Our annual impairment tests were based on an evaluation of future discounted cash flows. These evaluations
utilized the best information available to us at the time, including supportable assumptions and projections we
believe are reasonable. Collectively, these evaluations were our best estimates of projected future cash flows. Our
discounted cash flow evaluations used discount rates that correspond to a weighted-average cost of capital
consistent with a market-participant view. The discount rates are consistent with those used for investment
decisions and take into account the operating plans and strategies of the Health Care and Group Insurance segments.

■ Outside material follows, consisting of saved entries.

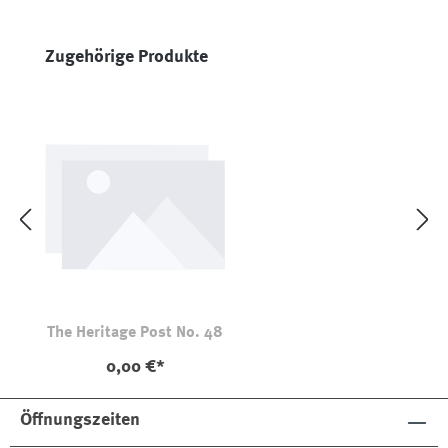
Produktgalerie überspringen
Zugehörige Produkte
The Heritage Post No. 48
0,00 €*
Öffnungszeiten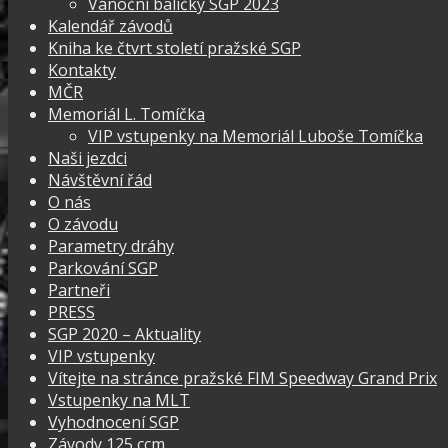
Vánoční balíčky SGP 2023
Kalendář závodů
Kniha ke čtvrt století pražské SGP
Kontakty
MČR
Memoriál L. Tomíčka
VIP vstupenky na Memoriál Luboše Tomíčka
Naši jezdci
Návštěvní řád
O nás
O závodu
Parametry dráhy
Parkování SGP
Partneři
PRESS
SGP 2020 – Aktuality
VIP vstupenky
Vítejte na stránce pražské FIM Speedway Grand Prix
Vstupenky na MLT
Vyhodnocení SGP
Závody 125 ccm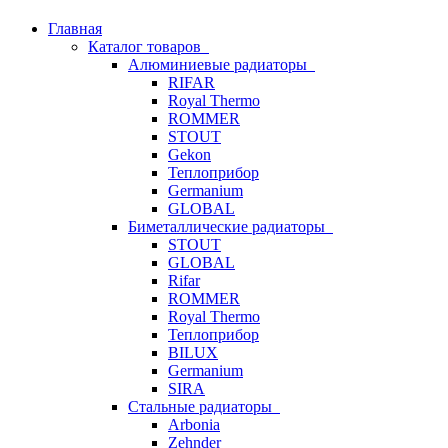
Главная
Каталог товаров
Алюминиевые радиаторы
RIFAR
Royal Thermo
ROMMER
STOUT
Gekon
Теплоприбор
Germanium
GLOBAL
Биметаллические радиаторы
STOUT
GLOBAL
Rifar
ROMMER
Royal Thermo
Теплоприбор
BILUX
Germanium
SIRA
Стальные радиаторы
Arbonia
Zehnder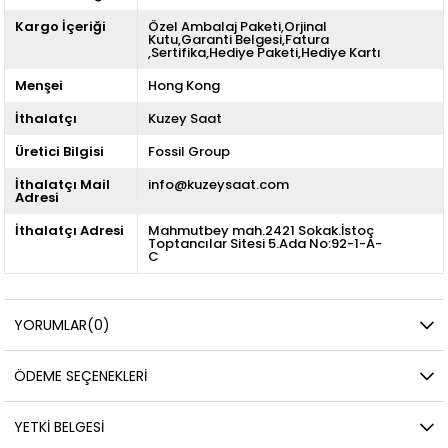
Kargo İçeriği
Özel Ambalaj Paketi,Orjinal
Kutu,Garanti Belgesi,Fatura
,Sertifika,Hediye Paketi,Hediye Kartı
Menşei
Hong Kong
İthalatçı
Kuzey Saat
Üretici Bilgisi
Fossil Group
İthalatçı Mail
info@kuzeysaat.com
Adresi
İthalatçı Adresi
Mahmutbey mah.2421 Sokak.İstoç
Toptancılar Sitesi 5.Ada No:92-1-A-
C
YORUMLAR
(0)
ÖDEME SEÇENEKLERI
YETKİ BELGESİ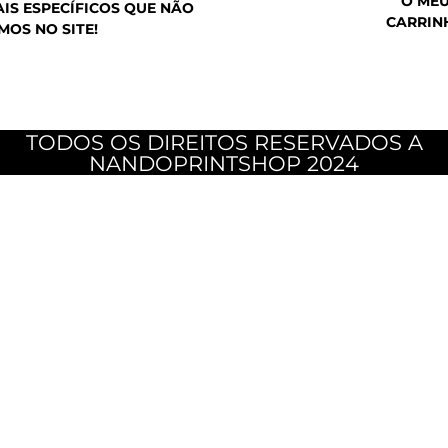
O ME
IS ESPECÍFICOS QUE NÃO
CARRIN
MOS NO SITE!
TODOS OS DIREITOS RESERVADOS A
NANDOPRINTSHOP 2024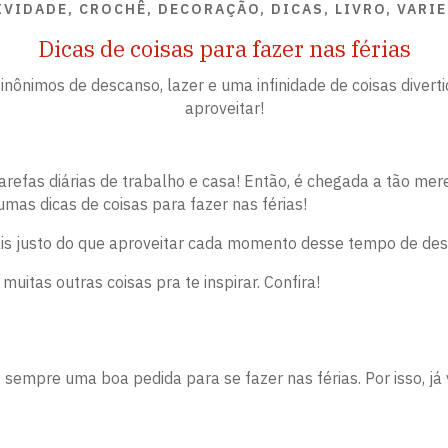
IVIDADE, CROCHÊ, DECORAÇÃO, DICAS, LIVRO, VARI
Dicas de coisas para fazer nas férias
sinônimos de descanso, lazer e uma infinidade de coisas divert
aproveitar!
tarefas diárias de trabalho e casa! Então, é chegada a tão me
umas dicas de coisas para fazer nas férias!
ais justo do que aproveitar cada momento desse tempo de des
 muitas outras coisas pra te inspirar. Confira!
 sempre uma boa pedida para se fazer nas férias. Por isso, já 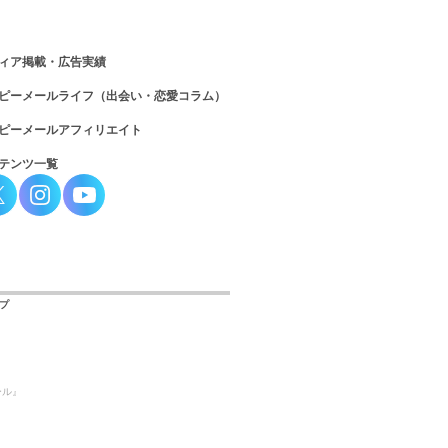
ィア掲載・広告実績
ピーメールライフ（出会い・恋愛コラム）
ピーメールアフィリエイト
テンツ一覧
プ
ール』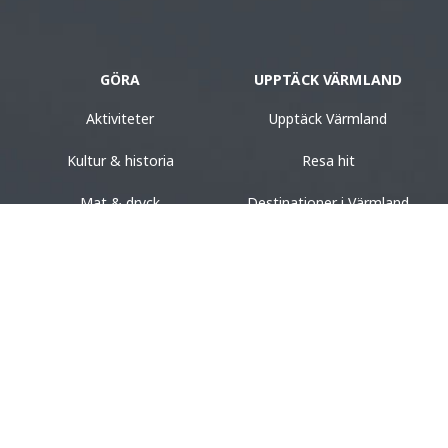
GÖRA
UPPTÄCK VÄRMLAND
Aktiviteter
Upptäck Värmland
Kultur & historia
Resa hit
Mat & dryck
Destinationer i Värmland
Boende
Turistinformation
Design & shopping
Destination Värmland
Evenemang
BO
VÄRMESTER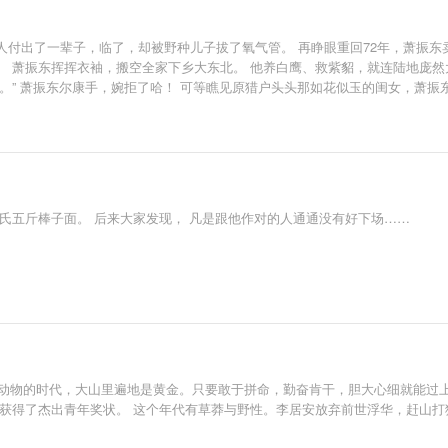
付出了一辈子，临了，却被野种儿子拔了氧气管。 再睁眼重回72年，萧振东卖
 萧振东挥挥衣袖，搬空全家下乡大东北。 他养白鹰、救紫貂，就连陆地庞然
。” 萧振东尔康手，婉拒了哈！ 可等瞧见原猎户头头那如花似玉的闺女，萧振东
氏五斤棒子面。 后来大家发现， 凡是跟他作对的人通通没有好下场……
生动物的时代，大山里遍地是黄金。只要敢于拼命，勤奋肯干，胆大心细就能过
，获得了杰出青年奖状。 这个年代有草莽与野性。李居安放弃前世浮华，赶山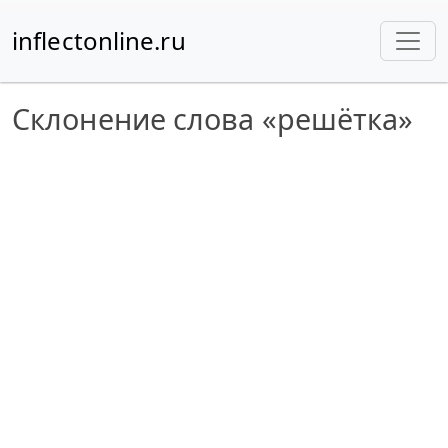
inflectonline.ru
Склонение слова «решётка»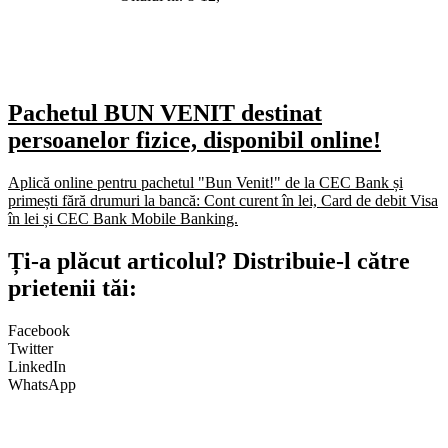
Pachetul BUN VENIT destinat
persoanelor fizice, disponibil online!
Aplică online pentru pachetul "Bun Venit!" de la CEC Bank și
primești fără drumuri la bancă: Cont curent în lei, Card de debit Visa
în lei și CEC Bank Mobile Banking.​
Ți-a plăcut articolul? Distribuie-l către
prietenii tăi:
Facebook
Twitter
LinkedIn
WhatsApp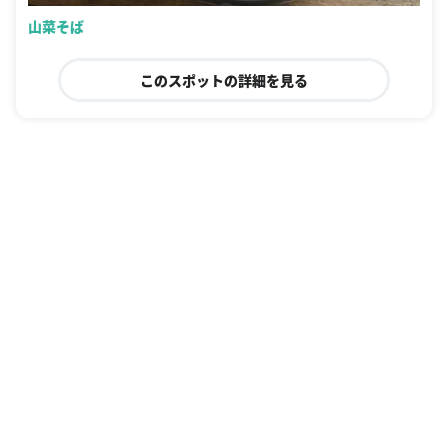
山菜そば
このスポットの詳細を見る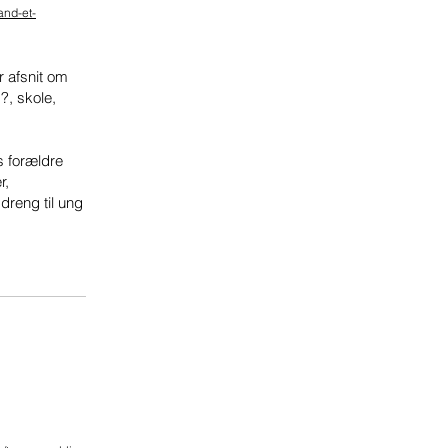
and-et-
 afsnit om
g?, skole,
s forældre
r,
dreng til ung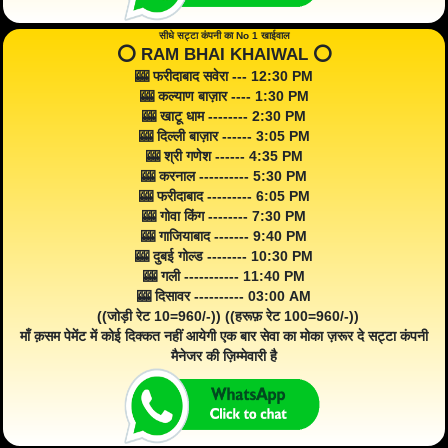
सीधे सट्टा कंपनी का No 1 खाईवाल
⭕️ RAM BHAI KHAIWAL ⭕️
🎰 फरीदाबाद सवेरा --- 12:30 PM
🎰 कल्याण बाज़ार ---- 1:30 PM
🎰 खाटू धाम -------- 2:30 PM
🎰 दिल्ली बाज़ार ------ 3:05 PM
🎰 श्री गणेश ------ 4:35 PM
🎰 करनाल ---------- 5:30 PM
🎰 फरीदाबाद --------- 6:05 PM
🎰 गोवा किंग -------- 7:30 PM
🎰 गाजियाबाद ------- 9:40 PM
🎰 दुबई गोल्ड -------- 10:30 PM
🎰 गली ----------- 11:40 PM
🎰 दिसावर ---------- 03:00 AM
((जोड़ी रेट 10=960/-)) ((हरूफ़ रेट 100=960/-))
माँ क़सम पेमेंट में कोई दिक्कत नहीं आयेगी एक बार सेवा का मोका ज़रूर दे सट्टा कंपनी
मैनेजर की ज़िम्मेवारी है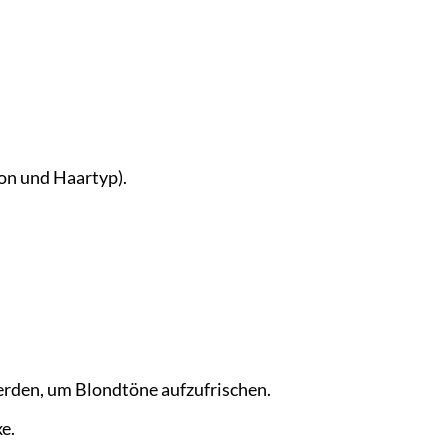
on und Haartyp).
erden, um Blondtöne aufzufrischen.
e.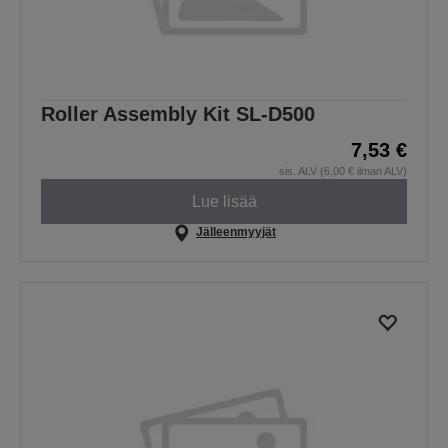
Roller Assembly Kit SL-D500
7,53 €
sis. ALV (6,00 € ilman ALV)
Lue lisää
Jälleenmyyjät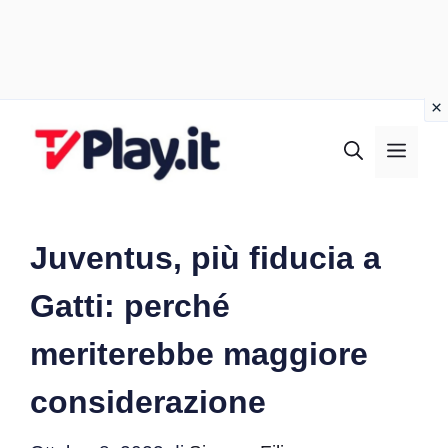
Vai
al
MEN
contenuto
Juventus, più fiducia a
Gatti: perché
meriterebbe maggiore
considerazione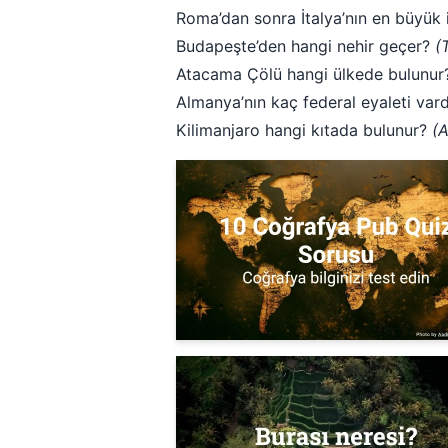
Roma’dan sonra İtalya’nın en büyük i
Budapeşte’den hangi nehir geçer?
(
Atacama Çölü hangi ülkede bulunu
Almanya’nın kaç federal eyaleti var
Kilimanjaro hangi kıtada bulunur?
(A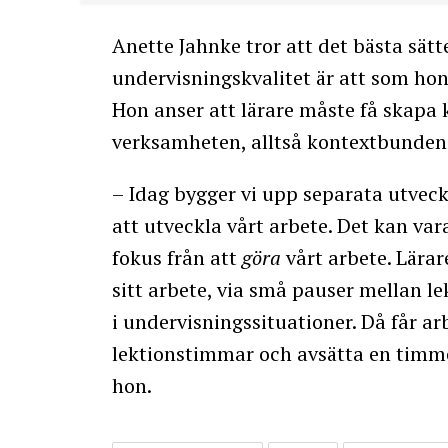
Anette Jahnke tror att det bästa sätt
undervisningskvalitet är att som hon 
Hon anser att lärare måste få skapa
verksamheten, alltså kontextbunde
– Idag bygger vi upp separata utveck
att utveckla vårt arbete. Det kan var
fokus från att
göra
vårt arbete. Lärar
sitt arbete, via små pauser mellan l
i undervisningssituationer. Då får arb
lektionstimmar och avsätta en timme 
hon.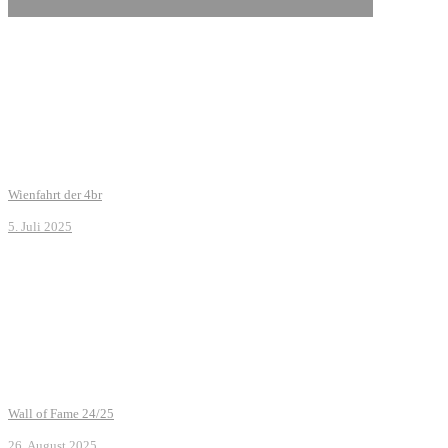
Wienfahrt der 4br
5. Juli 2025
Wall of Fame 24/25
26. August 2025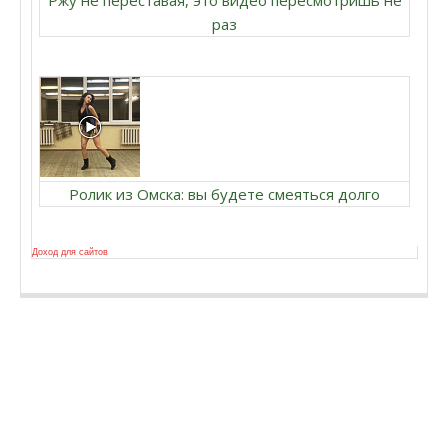
Ржу не переставая, это видео пересмотришь не
раз
Ролик из Омска: вы будете смеяться долго
Доход для сайтов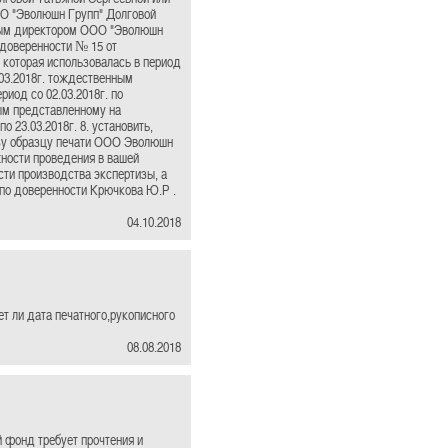
ОО "Эволюшн Групп" Долговой
льным директором ООО "Эволюшн
 доверенности № 15 от
 которая использовалась в период
2.03.2018г. тождественным
иод со 02.03.2018г. по
нным представленному на
 23.03.2018г. 8. установить,
тизу образцу печати ООО Эволюшн
ожности проведения в вашей
ти производства экспертизы, а
по доверенности Крючкова Ю.Р .
04.10.2018
т ли дата печатного,рукописного
08.08.2018
й фонд требует прочтения и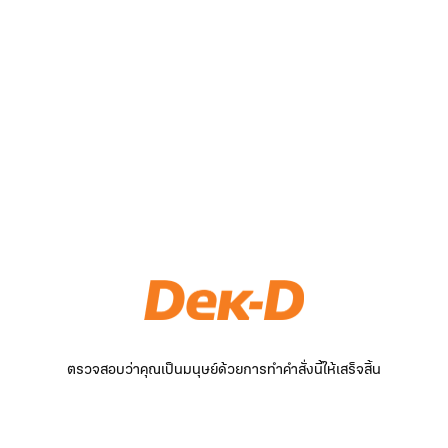
ตรวจสอบว่าคุณเป็นมนุษย์ด้วยการทำคำสั่งนี้ให้เสร็จสิ้น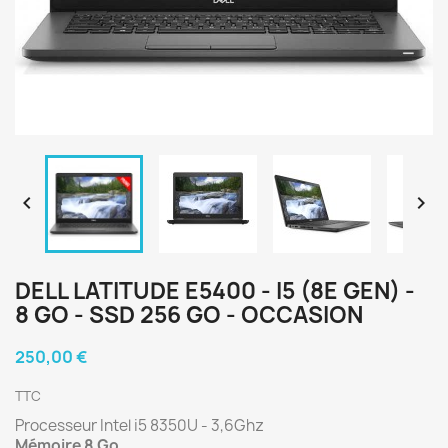


DELL LATITUDE E5400 - I5 (8E GEN) -
8 GO - SSD 256 GO - OCCASION
250,00 €
TTC
Processeur Intel i5 8350U - 3,6Ghz
Mémoire 8 Go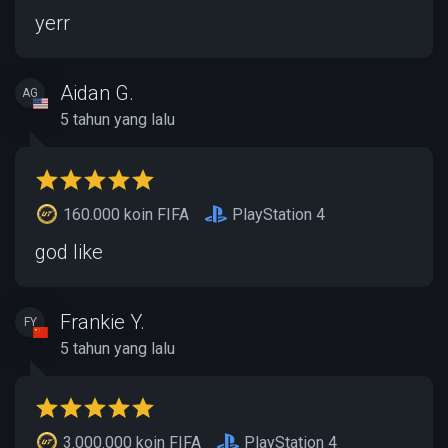
yerr
Aidan G.
AG
5 tahun yang lalu
160.000 koin FIFA
PlayStation 4
god like
Frankie Y.
FY
5 tahun yang lalu
3.000.000 koin FIFA
PlayStation 4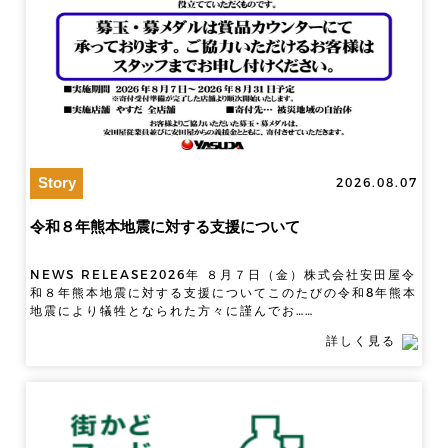
物件情報募集
採用情報
お問い合わせ
Story
2026.08.07
令和８年熊本地震に対する支援について
NEWS RELEASE2026年 ８月７日（金）株式会社安田屋令
和８年熊本地震に対する支援についてこのたびの令和8年熊本
地震により犠牲となられた方々に謹んでお……
詳しく見る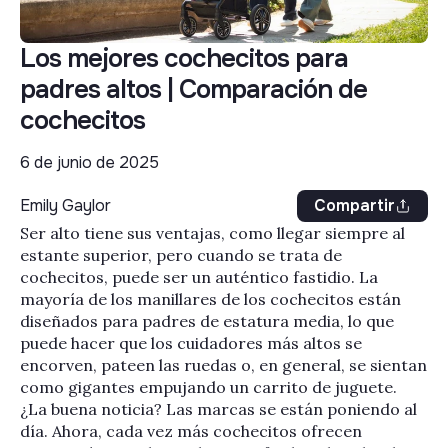
Los mejores cochecitos para
padres altos | Comparación de
cochecitos
6 de junio de 2025
Emily Gaylor
Compartir
Ser alto tiene sus ventajas, como llegar siempre al
estante superior, pero cuando se trata de
cochecitos, puede ser un auténtico fastidio. La
mayoría de los manillares de los cochecitos están
diseñados para padres de estatura media, lo que
puede hacer que los cuidadores más altos se
encorven, pateen las ruedas o, en general, se sientan
como gigantes empujando un carrito de juguete.
¿La buena noticia? Las marcas se están poniendo al
día. Ahora, cada vez más cochecitos ofrecen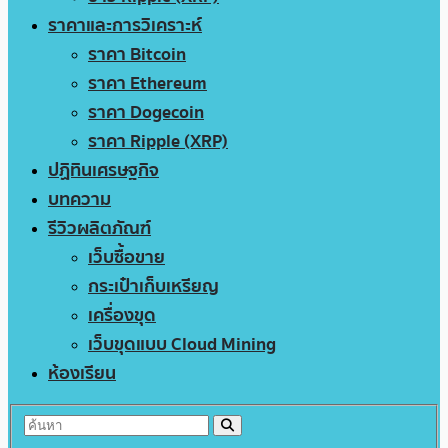
ราคาและการวิเคราะห์
ราคา Bitcoin
ราคา Ethereum
ราคา Dogecoin
ราคา Ripple (XRP)
ปฏิทินเศรษฐกิจ
บทความ
รีวิวผลิตภัณฑ์
เว็บซื้อขาย
กระเป๋าเก็บเหรียญ
เครื่องขุด
เว็บขุดแบบ Cloud Mining
ห้องเรียน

Certain other key assumptions utilized, including changes in membership, revenue, health care costs, operating
expenses, impacts of health care reform fees, assessments and taxes, and effective tax rates, are based on estimates
consistent with those utilized in our annual planning process that we believe are reasonable. If we do not achieve
our earnings objectives, the assumptions and estimates underlying these goodwill impairment evaluations could be
adversely affected, and we may impair a portion of our goodwill, which would adversely affect our operating results
in the period of impairment.
Property and Equipment and Other Acquired Intangible Assets
We report property and equipment and other acquired intangible assets at historical cost, net of accumulated
depreciation or amortization. At December 31, 2015 and 2014, the historical cost of property and equipment was
$761 million and $807 million, respectively, and the related accumulated depreciation was $131 million and $137
million, respectively. Refer to Note 7 beginning on page 102 for cost and accumulated amortization associated
with other acquired intangibles. We calculate depreciation and amortization primarily using the straight-line
method over the estimated useful lives of the respective assets ranging from three to forty years.
In connection with the acquisition of Genworth Financial, Inc.’s (“Genworth’s”) Medicare Supplement and related
blocks of in-force business we recognized an asset for the valuation of business acquired (“VOBA”). VOBA
represents the present value of the future profits embedded in the acquired businesses, and was determined by
estimating the net present value of future cash flows from the contracts in force at the date of acquisition. VOBA is
amortized in proportion to estimated premiums arising from the acquired contracts over their expected life.
We regularly evaluate whether events or changes in circumstances indicate that the carrying value of property and
equipment or other acquired intangible assets may not be recoverable. If we determine that the carrying value of
an asset may not be recoverable, we group the asset with other assets and liabilities at the lowest level for which
independent identifiable cash flows are available and estimate the future undiscounted cash flows expected to
result from future use of the asset group and its eventual disposition. If the sum of the expected undiscounted
future cash flows is less than the carrying value of the asset group, we recognize an impairment loss for the amount
by which the carrying value of the asset group exceeds its fair value. There were no material impairment losses
recognized in any of the three years ended December 31, 2015, 2014 or 2013.
Separate Accounts
Separate Accounts assets and liabilities in the Large Case Pensions business represent funds maintained to meet
specific objectives of contract holders who bear the investment risk. These assets and liabilities are carried at fair
value. Net investment income and net realized capital gains and losses accrue directly to such contract holders.